● **Exercise instructions**:
Write out the listing word for word, starting at its first line and ending at the line that contains "archetype found in".
═════ Records for the exercise ═════
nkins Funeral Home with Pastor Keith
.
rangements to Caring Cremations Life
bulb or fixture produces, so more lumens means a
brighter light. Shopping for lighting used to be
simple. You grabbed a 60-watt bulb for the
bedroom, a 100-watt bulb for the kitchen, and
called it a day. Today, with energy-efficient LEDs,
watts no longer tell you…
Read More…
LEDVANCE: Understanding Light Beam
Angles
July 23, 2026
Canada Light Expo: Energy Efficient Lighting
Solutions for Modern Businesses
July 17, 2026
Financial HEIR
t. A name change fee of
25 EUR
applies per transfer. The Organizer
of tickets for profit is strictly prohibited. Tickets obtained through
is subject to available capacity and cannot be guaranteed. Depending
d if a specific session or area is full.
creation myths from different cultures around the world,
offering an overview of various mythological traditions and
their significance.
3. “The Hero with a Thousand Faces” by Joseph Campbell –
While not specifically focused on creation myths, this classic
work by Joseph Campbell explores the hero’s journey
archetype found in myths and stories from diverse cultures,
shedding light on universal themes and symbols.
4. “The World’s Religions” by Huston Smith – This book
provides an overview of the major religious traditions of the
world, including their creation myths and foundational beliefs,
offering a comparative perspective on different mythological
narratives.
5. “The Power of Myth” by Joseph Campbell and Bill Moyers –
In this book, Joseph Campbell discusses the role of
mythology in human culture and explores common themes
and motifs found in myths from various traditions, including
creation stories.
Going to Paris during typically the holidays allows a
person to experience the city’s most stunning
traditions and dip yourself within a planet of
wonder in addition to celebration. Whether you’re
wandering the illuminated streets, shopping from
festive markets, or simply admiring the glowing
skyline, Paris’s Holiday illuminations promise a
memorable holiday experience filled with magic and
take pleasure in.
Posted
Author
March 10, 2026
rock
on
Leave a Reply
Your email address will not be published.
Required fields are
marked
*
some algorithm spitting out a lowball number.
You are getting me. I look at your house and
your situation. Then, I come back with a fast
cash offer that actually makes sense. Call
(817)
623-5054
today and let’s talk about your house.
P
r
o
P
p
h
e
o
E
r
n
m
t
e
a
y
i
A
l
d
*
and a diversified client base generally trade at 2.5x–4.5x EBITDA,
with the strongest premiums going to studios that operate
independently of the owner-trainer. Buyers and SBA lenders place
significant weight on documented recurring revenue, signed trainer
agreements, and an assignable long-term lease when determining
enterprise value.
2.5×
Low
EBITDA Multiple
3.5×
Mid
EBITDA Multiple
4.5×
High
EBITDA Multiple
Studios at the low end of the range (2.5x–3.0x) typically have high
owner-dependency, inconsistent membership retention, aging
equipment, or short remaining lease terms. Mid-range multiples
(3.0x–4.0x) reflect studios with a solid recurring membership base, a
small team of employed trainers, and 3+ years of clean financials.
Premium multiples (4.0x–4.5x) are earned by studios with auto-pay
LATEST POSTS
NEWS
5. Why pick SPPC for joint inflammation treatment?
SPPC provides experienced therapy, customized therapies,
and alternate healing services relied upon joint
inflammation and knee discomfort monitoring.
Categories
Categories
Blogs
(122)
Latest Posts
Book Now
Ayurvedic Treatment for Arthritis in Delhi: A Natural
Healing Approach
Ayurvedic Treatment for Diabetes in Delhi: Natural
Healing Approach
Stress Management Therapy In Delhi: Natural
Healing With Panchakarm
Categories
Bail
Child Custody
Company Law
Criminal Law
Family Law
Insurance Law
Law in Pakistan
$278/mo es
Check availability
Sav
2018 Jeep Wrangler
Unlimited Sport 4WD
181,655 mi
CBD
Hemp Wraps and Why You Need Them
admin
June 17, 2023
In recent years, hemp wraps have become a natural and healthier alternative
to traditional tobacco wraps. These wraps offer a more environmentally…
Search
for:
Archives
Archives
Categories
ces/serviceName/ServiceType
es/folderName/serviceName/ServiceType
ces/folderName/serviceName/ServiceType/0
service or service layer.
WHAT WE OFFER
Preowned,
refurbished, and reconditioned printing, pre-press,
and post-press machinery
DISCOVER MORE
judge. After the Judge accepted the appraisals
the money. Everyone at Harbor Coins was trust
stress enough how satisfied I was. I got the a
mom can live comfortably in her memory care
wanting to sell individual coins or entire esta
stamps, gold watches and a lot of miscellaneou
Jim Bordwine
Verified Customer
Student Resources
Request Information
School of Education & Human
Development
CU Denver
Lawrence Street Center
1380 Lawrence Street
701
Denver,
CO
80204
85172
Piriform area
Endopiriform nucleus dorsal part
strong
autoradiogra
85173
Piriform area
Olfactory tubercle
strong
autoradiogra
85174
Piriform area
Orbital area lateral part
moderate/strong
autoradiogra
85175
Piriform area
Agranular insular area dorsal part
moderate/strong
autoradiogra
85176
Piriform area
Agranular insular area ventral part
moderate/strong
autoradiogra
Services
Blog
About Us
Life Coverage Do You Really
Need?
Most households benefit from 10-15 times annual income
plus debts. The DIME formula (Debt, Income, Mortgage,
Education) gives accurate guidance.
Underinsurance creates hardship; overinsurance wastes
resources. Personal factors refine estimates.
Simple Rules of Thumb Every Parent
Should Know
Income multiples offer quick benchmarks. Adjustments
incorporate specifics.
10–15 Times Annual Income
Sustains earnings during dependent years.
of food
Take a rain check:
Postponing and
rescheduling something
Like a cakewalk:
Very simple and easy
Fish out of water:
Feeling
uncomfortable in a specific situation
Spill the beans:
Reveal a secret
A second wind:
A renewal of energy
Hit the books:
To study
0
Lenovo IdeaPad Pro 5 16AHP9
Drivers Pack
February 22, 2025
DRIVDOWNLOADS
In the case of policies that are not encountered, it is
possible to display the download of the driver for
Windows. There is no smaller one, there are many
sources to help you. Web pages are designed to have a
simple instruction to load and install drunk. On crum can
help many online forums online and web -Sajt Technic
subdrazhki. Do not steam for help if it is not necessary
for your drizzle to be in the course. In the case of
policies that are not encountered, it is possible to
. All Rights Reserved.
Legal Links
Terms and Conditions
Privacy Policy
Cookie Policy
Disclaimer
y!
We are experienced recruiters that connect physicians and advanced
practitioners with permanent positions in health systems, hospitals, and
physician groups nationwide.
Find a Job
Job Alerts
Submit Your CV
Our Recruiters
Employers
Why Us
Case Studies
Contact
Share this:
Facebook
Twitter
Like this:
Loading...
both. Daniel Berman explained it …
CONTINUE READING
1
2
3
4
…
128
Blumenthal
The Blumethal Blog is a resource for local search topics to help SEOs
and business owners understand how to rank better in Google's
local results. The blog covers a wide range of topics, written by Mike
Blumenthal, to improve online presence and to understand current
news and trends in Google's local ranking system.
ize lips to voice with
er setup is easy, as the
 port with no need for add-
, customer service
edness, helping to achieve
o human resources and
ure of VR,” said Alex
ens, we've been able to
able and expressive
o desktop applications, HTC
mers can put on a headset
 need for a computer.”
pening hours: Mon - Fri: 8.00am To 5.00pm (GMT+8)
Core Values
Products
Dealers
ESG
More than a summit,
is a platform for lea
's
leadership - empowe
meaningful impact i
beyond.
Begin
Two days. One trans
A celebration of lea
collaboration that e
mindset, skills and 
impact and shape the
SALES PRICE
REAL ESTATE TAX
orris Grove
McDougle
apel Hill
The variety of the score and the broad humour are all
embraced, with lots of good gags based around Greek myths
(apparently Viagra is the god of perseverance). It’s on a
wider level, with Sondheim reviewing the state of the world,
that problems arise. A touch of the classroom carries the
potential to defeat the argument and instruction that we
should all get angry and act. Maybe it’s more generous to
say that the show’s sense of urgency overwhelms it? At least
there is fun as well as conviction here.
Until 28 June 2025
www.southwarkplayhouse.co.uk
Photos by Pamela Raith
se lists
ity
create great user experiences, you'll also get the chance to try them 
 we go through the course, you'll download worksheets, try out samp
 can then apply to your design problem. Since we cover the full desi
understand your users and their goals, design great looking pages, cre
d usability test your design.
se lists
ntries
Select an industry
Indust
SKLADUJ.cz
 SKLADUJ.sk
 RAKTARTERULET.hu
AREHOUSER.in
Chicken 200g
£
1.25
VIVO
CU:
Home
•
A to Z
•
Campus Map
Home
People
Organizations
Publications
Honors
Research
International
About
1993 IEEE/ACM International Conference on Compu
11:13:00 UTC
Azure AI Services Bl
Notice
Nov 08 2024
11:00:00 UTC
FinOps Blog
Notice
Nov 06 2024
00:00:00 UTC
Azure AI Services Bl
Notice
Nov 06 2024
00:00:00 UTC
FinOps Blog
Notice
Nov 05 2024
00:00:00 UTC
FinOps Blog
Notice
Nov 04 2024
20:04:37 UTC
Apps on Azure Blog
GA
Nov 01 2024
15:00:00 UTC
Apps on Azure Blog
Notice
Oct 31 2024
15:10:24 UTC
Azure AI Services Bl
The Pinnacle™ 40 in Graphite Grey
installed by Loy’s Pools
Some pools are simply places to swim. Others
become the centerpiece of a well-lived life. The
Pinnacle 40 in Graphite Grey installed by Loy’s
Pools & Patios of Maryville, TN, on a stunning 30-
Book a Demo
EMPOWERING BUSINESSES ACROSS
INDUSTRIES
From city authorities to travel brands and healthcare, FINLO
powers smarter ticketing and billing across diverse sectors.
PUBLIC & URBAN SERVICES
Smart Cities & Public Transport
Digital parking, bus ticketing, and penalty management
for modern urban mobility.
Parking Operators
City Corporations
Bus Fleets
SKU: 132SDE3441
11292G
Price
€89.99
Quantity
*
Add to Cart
═════
● **Final answer**:
nkins Funeral Home with Pastor Keith
.
rangements to Caring Cremations Life
bulb or fixture produces, so more lumens means a
brighter light. Shopping for lighting used to be
simple. You grabbed a 60-watt bulb for the
bedroom, a 100-watt bulb for the kitchen, and
called it a day. Today, with energy-efficient LEDs,
watts no longer tell you…
Read More…
LEDVANCE: Understanding Light Beam
Angles
July 23, 2026
Canada Light Expo: Energy Efficient Lighting
Solutions for Modern Businesses
July 17, 2026
Financial HEIR
t. A name change fee of
25 EUR
applies per transfer. The Organizer
of tickets for profit is strictly prohibited. Tickets obtained through
is subject to available capacity and cannot be guaranteed. Depending
d if a specific session or area is full.
creation myths from different cultures around the world,
offering an overview of various mythological traditions and
their significance.
3. “The Hero with a Thousand Faces” by Joseph Campbell –
While not specifically focused on creation myths, this classic
work by Joseph Campbell explores the hero’s journey
archetype found in myths and stories from diverse cultures,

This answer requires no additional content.